This is particularly evident in the first paragraph, where his entire situation—the place he lives in, his path from wealth to poverty, the hardships he has to endure in his everyday life, and obviously his emotional reactions to all this—is evoked through sound, touch, and smell. “Kanetarō was awakened by the sound of water drops” (
Nagai [1922] 1993, p. 115) is the very beginning of this story, which unfolds following the main character’s gradual detection of the physical stimuli provided by the environment. First of all, he realizes that the dripping sound he heard is not due to rain but to residual water drops falling from the eaves. After that, he understands that it is noon as he smells salmon and dried fish from the neighbors’ houses; as a matter of fact, the reader is told, “he could make a guess without even looking at a clock” (ibid.). Later on, after outlining Kanetarō’s parable from Kawaramachi to Tsukiji, Kafū introduces his job as a sales agent by recounting the horrible commute of the day before, when he had to run about for the entire day through the blizzard, broke his shoes, and got his socks drenched with water (ibid., p. 116). In this particular section, the author succeeds in evoking the character’s ongoing state of distress (the socks are still soaked as he wakes up) without mentioning his feelings, thoughts, or actions, but simply by inviting the readers to feel it for themselves through reference to a physical sensation of acute discomfort. The first part of the Japanese word that stands for “drenched,”
zubunure, is in
katakana rather than
hiragana, as it is customarily written, to stress graphically the intensity of Kanetarō’s unpleasant sensation.

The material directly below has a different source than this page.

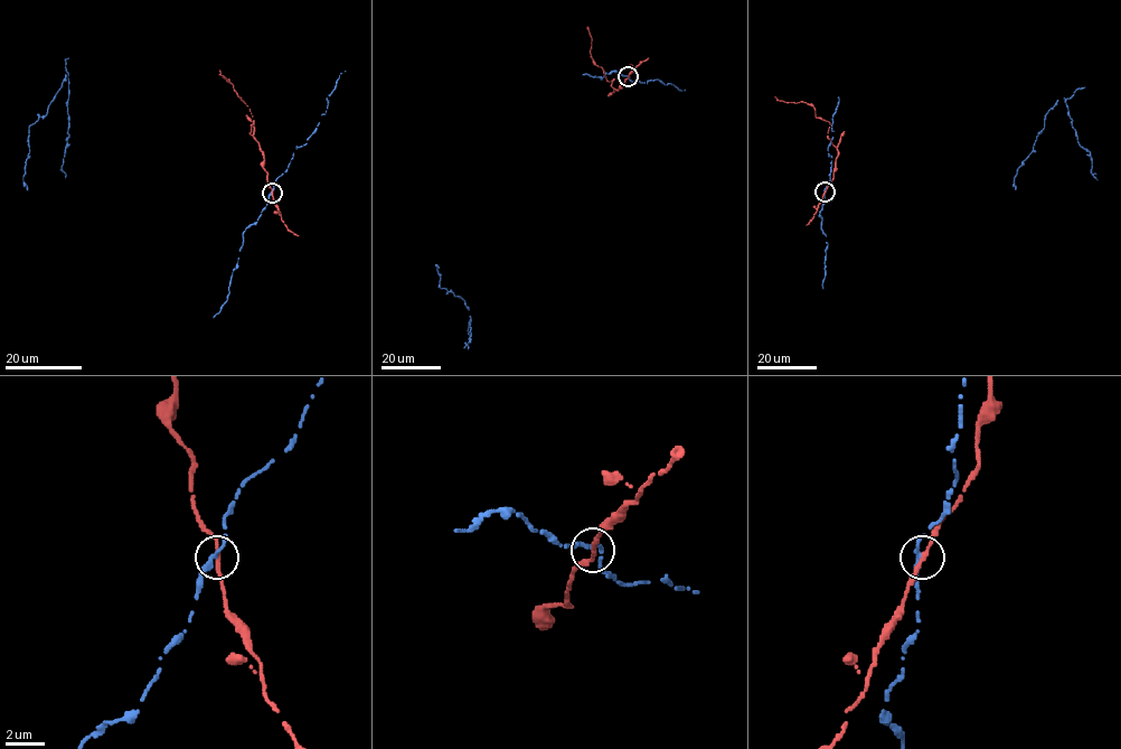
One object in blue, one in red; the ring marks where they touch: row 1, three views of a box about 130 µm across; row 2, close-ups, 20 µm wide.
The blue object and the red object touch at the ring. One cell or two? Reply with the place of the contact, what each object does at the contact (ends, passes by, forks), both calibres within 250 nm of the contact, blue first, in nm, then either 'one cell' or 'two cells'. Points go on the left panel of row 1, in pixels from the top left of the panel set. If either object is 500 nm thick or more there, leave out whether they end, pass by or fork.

Indeed in this text, there are many onomatopoeias written in katakana, whether they refer to the realm of auditory sensations or, though less frequently, olfactory ones. For instance, Kanetarō is awakened from his torpor when a pile of snow from the roof of the neighboring house suddenly falls on the eaves of his room, and the sound he hears, “shīn” (ibid.), has a graphic rendering that amplifies the feeling of surprise by, in effect, “detaching” the characters from the page and producing an abrupt change in rhythm that reflects the unexpected alteration in his state of consciousness. Similarly, the appearance of other characters is often announced by onomatopoeias that reproduce the sound of doors opening, such as “biri biri” (ibid., p. 117) and “gara gara” (ibid., p. 120), whose katakana brings out such sounds on the page, complementing or anticipating, in any case without making it explicit, Kanetarō’s emotional reaction, for example when, at the public baths, a door opens and the young woman who will turn out to be his daughter appears. Such use of onomatopoeias is not limited to the auditory realm, as mentioned above, but also to the olfactory, for example, when the smell of stew is rendered with the expression “pun pun” (ibid., p. 123), which conveys a very distinct olfactory sensation by translating it into another code, the one through which the reader will apprehend it, involving sight (the appearance of the writing) and hearing (the sounds the writing reproduces) in a vivid and precise representation of the character’s sensory experience.
The feeling evoked through reference to water, cold, and dampness, appears to be the veritable keynote mood of the entire narration, with physical objects and sensations constantly stressing the coldness and discomfort of the main character’s condition. The space of the story—Kanetarō’s rented room—is introduced with a handful of words belonging to the semantic field of water such as “drop,” “rain,” and “drip,” that anticipate the appearance of the “daikan,” the coldest time of the year (and a traditional kigo—seasonal word—for “winter”). This single reference, combined with the description illustrated above, sets the time and space of the story in a way that discourages any optimistic reading of it; the feeling of dampness and cold evoked through these textual strategies sets the mood and orientate the reader’s understanding of Kanetarō as a miserable figure even before telling his story.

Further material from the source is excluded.